ヌーベルバーグに行こうと思い立ったのは、二十三時前だった。今日も眠れそうにない。一人で家の中にいるよりも、外の空気に触れている方が生きた心地がする。

 カフェに到着すると、意外な先客がいた。声をかけると、彼女の頬に一筋の涙が流れた。口元が震えている。僕は状況を飲み込めないまま、彼女に並んでカウンター席に座った。

「花波が泣いてるところ、初めて見た。なにがあったんだ」
「なんでもない」
「小鈴と喧嘩した、とか」
「……どうして分かるの?」
「僕も同じだから」
「もう少し、待って。頭を冷やすから」

 僕は首肯して、彼女にハンカチを差し出した。そう言えば、以前、小鈴にも同じことをした。ただし、向こうはプールの水が滴り、こっちは落涙という違いがあるけれども。

 店内を見回す。木曜の夜なのに、客はまばらだ。大抵、日曜から水曜は低調で、最も賑わう金曜と土曜の夜に向けて、木曜に微増する。しかし、今日は週初めの趣きだ。ある意味、花波が話しやすい空間ではあるが。

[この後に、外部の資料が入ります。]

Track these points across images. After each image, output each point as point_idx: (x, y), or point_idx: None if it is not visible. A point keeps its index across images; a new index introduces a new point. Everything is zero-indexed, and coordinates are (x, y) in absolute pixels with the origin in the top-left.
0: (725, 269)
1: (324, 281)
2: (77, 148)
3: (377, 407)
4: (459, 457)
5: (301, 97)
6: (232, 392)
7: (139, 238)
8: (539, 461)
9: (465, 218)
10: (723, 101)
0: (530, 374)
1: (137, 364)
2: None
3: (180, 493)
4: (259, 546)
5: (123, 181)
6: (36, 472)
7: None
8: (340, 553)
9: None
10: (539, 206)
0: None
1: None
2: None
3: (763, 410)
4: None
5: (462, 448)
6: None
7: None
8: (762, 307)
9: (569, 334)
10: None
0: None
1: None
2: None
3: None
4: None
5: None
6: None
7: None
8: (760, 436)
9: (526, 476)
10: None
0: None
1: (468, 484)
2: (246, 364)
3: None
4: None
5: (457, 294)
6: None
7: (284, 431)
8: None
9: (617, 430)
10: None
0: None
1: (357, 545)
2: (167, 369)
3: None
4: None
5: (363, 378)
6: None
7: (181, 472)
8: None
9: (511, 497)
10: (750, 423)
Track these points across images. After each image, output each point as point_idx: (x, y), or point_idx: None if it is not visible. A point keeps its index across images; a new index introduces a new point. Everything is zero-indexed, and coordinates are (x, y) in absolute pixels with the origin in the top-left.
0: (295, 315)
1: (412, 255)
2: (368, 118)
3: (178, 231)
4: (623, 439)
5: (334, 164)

「バイト終わりに、ふと、ここに寄ってみたの。透夏が来てるかも知れないと思って。そしたら、小鈴さんがいた。透夏と喧嘩したあとのことだったんだね」
「僕の態度が原因で、言い合いになったんだ。その途中で、タニコーのニュースが流れてきて、家を飛び出した」
「私もそのニュースを見てたから、彼女が不憫で、慰めてあげたかった。隣の席に座って、話しかけてみたら、やっぱりすごく落ち込んでたの。最初のうちは他愛のない話をして、気分転換になったのか、少しずつ元気を取り戻したように見えた。だけど、透夏の話題になって、流れが変わった」
「僕の?」
「うん。もちろん、いきなり変な空気になったわけじゃないよ。小鈴さんが高校時代の透夏のことを知りたがって、そこまでは普通に仲良く喋ってたんだけど。……急に、小鈴さんが変な質問をして」
「……」
「どう思ってるのか、聞かれたの。透夏を」

 花波は流し目で、僕と視線を交わす。色気のある表情だった。緊張している自分に気づく。僕が黙っているので、彼女は続けた。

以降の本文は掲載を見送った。